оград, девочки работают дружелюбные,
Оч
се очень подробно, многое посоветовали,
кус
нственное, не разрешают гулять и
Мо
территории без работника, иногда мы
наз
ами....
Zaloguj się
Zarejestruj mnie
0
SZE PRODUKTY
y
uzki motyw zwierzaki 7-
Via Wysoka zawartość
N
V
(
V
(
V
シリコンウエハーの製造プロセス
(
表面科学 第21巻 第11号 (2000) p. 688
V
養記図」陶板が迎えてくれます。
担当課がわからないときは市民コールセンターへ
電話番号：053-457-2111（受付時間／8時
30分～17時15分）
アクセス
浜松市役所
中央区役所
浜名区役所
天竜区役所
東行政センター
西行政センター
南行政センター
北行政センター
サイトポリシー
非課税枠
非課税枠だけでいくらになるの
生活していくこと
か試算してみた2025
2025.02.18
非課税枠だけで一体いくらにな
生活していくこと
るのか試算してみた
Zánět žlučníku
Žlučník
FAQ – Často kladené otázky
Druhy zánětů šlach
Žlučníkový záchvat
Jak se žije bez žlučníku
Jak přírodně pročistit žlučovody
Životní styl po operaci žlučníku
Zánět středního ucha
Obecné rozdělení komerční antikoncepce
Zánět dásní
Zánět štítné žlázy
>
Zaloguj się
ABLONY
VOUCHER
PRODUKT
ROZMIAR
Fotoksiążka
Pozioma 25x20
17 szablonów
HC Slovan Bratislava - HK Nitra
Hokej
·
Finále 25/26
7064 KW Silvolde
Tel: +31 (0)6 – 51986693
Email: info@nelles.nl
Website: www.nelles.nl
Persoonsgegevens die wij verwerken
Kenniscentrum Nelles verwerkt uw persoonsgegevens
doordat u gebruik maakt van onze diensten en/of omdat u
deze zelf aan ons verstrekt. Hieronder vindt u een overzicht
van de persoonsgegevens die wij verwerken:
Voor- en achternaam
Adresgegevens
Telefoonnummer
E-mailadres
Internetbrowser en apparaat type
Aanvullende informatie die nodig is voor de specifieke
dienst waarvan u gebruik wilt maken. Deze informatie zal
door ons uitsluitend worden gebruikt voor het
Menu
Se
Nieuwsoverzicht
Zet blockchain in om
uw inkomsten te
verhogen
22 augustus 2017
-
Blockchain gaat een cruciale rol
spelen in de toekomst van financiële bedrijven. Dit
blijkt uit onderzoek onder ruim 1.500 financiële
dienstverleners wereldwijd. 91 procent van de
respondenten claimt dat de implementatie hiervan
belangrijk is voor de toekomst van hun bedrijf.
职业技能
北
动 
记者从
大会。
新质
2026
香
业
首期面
****
### PROBLEM:
Reproduce all of the data above, replacing each occurrence of "Zaloguj się" with "Logowanie" and keeping everything else unchanged.

### SOLVED PROBLEM:
оград, девочки работают дружелюбные,
Оч
се очень подробно, многое посоветовали,
кус
нственное, не разрешают гулять и
Мо
территории без работника, иногда мы
наз
ами....
Logowanie
Zarejestruj mnie
0
SZE PRODUKTY
y
uzki motyw zwierzaki 7-
Via Wysoka zawartość
N
V
(
V
(
V
シリコンウエハーの製造プロセス
(
表面科学 第21巻 第11号 (2000) p. 688
V
養記図」陶板が迎えてくれます。
担当課がわからないときは市民コールセンターへ
電話番号：053-457-2111（受付時間／8時
30分～17時15分）
アクセス
浜松市役所
中央区役所
浜名区役所
天竜区役所
東行政センター
西行政センター
南行政センター
北行政センター
サイトポリシー
非課税枠
非課税枠だけでいくらになるの
生活していくこと
か試算してみた2025
2025.02.18
非課税枠だけで一体いくらにな
生活していくこと
るのか試算してみた
Zánět žlučníku
Žlučník
FAQ – Často kladené otázky
Druhy zánětů šlach
Žlučníkový záchvat
Jak se žije bez žlučníku
Jak přírodně pročistit žlučovody
Životní styl po operaci žlučníku
Zánět středního ucha
Obecné rozdělení komerční antikoncepce
Zánět dásní
Zánět štítné žlázy
>
Logowanie
ABLONY
VOUCHER
PRODUKT
ROZMIAR
Fotoksiążka
Pozioma 25x20
17 szablonów
HC Slovan Bratislava - HK Nitra
Hokej
·
Finále 25/26
7064 KW Silvolde
Tel: +31 (0)6 – 51986693
Email: info@nelles.nl
Website: www.nelles.nl
Persoonsgegevens die wij verwerken
Kenniscentrum Nelles verwerkt uw persoonsgegevens
doordat u gebruik maakt van onze diensten en/of omdat u
deze zelf aan ons verstrekt. Hieronder vindt u een overzicht
van de persoonsgegevens die wij verwerken:
Voor- en achternaam
Adresgegevens
Telefoonnummer
E-mailadres
Internetbrowser en apparaat type
Aanvullende informatie die nodig is voor de specifieke
dienst waarvan u gebruik wilt maken. Deze informatie zal
door ons uitsluitend worden gebruikt voor het
Menu
Se
Nieuwsoverzicht
Zet blockchain in om
uw inkomsten te
verhogen
22 augustus 2017
-
Blockchain gaat een cruciale rol
spelen in de toekomst van financiële bedrijven. Dit
blijkt uit onderzoek onder ruim 1.500 financiële
dienstverleners wereldwijd. 91 procent van de
respondenten claimt dat de implementatie hiervan
belangrijk is voor de toekomst van hun bedrijf.
职业技能
北
动 
记者从
大会。
新质
2026
香
业
首期面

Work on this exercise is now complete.